──────── PROVIDED TEXT

Title: Efficient single column air separation cycle and its integration with gas turbines

Description:
TECHNICAL FIELD 
     The present invention is related to single column cryogenic distillation processes for the separation of air and the integration of those processes with gas turbines. 
     BACKGROUND OF THE INVENTION 
     In certain circumstances, such as in oxygen-blown gasification-gas turbine power generation processes (e.g., coal plus oxygen derived fuel gas feeding the humidified air turbine cycle or the gas turbine-steam turbine combined cycle) or in processes for steel making by the direct reduction of iron ore (e.g., the COREX™ process) where the export gas is used for power generation, both oxygen and pressurized nitrogen products can be required. This need for pressurized products makes it beneficial to run the air separation unit which produces the nitrogen and oxygen at an elevated pressure. At elevated operating pressures of the air separation unit, the sizes of heat exchangers, pipelines and the volumetric flows of the vapor in the distillation columns decrease, which together reduce the capital cost of the air separation unit. This elevated operating pressure also reduces the power loss due to pressure drops in heat exchangers, pipelines and distillation columns, and brings the operating conditions inside the distillation column closer to equilibrium, so that the air separation unit is more power efficient. Since gasification-gas turbine and direct steel making processes are large oxygen consumers and large nitrogen consumers when the air separation unit is integrated into the base process, better process cycles suitable for elevated pressure operation are required. Numerous single column distillation processes which are known in the art have been offered as a solution to this requirement, among these are the following.

────────────────
──────── EXERCISE MATERIAL

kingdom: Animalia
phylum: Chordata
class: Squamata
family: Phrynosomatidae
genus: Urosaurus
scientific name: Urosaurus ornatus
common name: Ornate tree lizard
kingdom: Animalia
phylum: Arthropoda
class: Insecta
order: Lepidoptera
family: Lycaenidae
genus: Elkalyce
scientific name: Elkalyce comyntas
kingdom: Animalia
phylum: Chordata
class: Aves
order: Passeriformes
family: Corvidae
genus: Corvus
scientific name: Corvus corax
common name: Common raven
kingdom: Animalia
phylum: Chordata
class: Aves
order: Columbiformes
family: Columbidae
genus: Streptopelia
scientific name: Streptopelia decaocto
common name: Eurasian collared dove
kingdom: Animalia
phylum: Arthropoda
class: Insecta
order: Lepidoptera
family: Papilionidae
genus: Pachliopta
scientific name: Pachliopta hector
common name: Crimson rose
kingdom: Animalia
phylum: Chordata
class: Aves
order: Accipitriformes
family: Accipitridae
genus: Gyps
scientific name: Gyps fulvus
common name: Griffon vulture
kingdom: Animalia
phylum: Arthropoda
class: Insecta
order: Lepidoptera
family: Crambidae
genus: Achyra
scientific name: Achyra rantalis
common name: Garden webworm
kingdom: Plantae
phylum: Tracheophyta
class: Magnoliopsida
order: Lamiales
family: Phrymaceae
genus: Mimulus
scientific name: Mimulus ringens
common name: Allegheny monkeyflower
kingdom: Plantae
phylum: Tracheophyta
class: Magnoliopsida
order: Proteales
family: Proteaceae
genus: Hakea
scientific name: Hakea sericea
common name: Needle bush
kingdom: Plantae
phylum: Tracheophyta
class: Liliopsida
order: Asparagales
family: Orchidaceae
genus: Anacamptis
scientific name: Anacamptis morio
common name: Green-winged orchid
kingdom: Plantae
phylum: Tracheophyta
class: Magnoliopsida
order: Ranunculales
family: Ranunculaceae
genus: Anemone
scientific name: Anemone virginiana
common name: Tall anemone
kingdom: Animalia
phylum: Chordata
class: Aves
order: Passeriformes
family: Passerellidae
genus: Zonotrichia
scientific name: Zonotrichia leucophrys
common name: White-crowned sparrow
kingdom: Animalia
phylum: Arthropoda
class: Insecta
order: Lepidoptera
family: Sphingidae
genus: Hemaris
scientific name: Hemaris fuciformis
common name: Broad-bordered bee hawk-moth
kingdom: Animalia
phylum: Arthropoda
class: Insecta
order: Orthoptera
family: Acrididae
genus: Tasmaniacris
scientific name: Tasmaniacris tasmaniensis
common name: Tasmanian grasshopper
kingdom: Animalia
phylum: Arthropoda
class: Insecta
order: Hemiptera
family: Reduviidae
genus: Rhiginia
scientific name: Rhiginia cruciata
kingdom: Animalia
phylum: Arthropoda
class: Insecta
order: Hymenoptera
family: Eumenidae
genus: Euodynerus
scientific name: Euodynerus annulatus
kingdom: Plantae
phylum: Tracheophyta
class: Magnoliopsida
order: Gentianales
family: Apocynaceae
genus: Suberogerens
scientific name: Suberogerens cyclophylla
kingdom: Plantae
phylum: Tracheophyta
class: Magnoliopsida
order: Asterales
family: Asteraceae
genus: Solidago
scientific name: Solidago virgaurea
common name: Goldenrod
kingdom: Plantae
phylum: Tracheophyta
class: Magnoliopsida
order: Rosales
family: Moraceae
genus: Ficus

────────────────

**PROBLEMS TO WORK ON**:
a - Translate this sentence from the air separation text into Spanish: "This need for pressurized products makes it beneficial to run the air separation unit which produces the nitrogen and oxygen at an elevated pressure."
b - Convert the entries, from their start through the line containing "common name: Eurasian collared dove", inclusive, into a two-column CSV. Use the columns field and value, give each line its own row with each part in a quoted field, and replace any line breaks with spaces.
The air separation text and the entries come from unrelated sources.

**SOLUTION SET**:
a - Esta necesidad de productos presurizados hace que sea ventajoso operar a una presión elevada la unidad de separación de aire que produce el nitrógeno y el oxígeno.

b -
field,value
"kingdom:","Animalia"
"phylum:","Chordata"
"class:","Squamata"
"family:","Phrynosomatidae"
"genus:","Urosaurus"
"scientific name:","Urosaurus ornatus"
"common name:","Ornate tree lizard"
"kingdom:","Animalia"
"phylum:","Arthropoda"
"class:","Insecta"
"order:","Lepidoptera"
"family:","Lycaenidae"
"genus:","Elkalyce"
"scientific name:","Elkalyce comyntas"
"kingdom:","Animalia"
"phylum:","Chordata"
"class:","Aves"
"order:","Passeriformes"
"family:","Corvidae"
"genus:","Corvus"
"scientific name:","Corvus corax"
"common name:","Common raven"
"kingdom:","Animalia"
"phylum:","Chordata"
"class:","Aves"
"order:","Columbiformes"
"family:","Columbidae"
"genus:","Streptopelia"
"scientific name:","Streptopelia decaocto"
"common name:","Eurasian collared dove"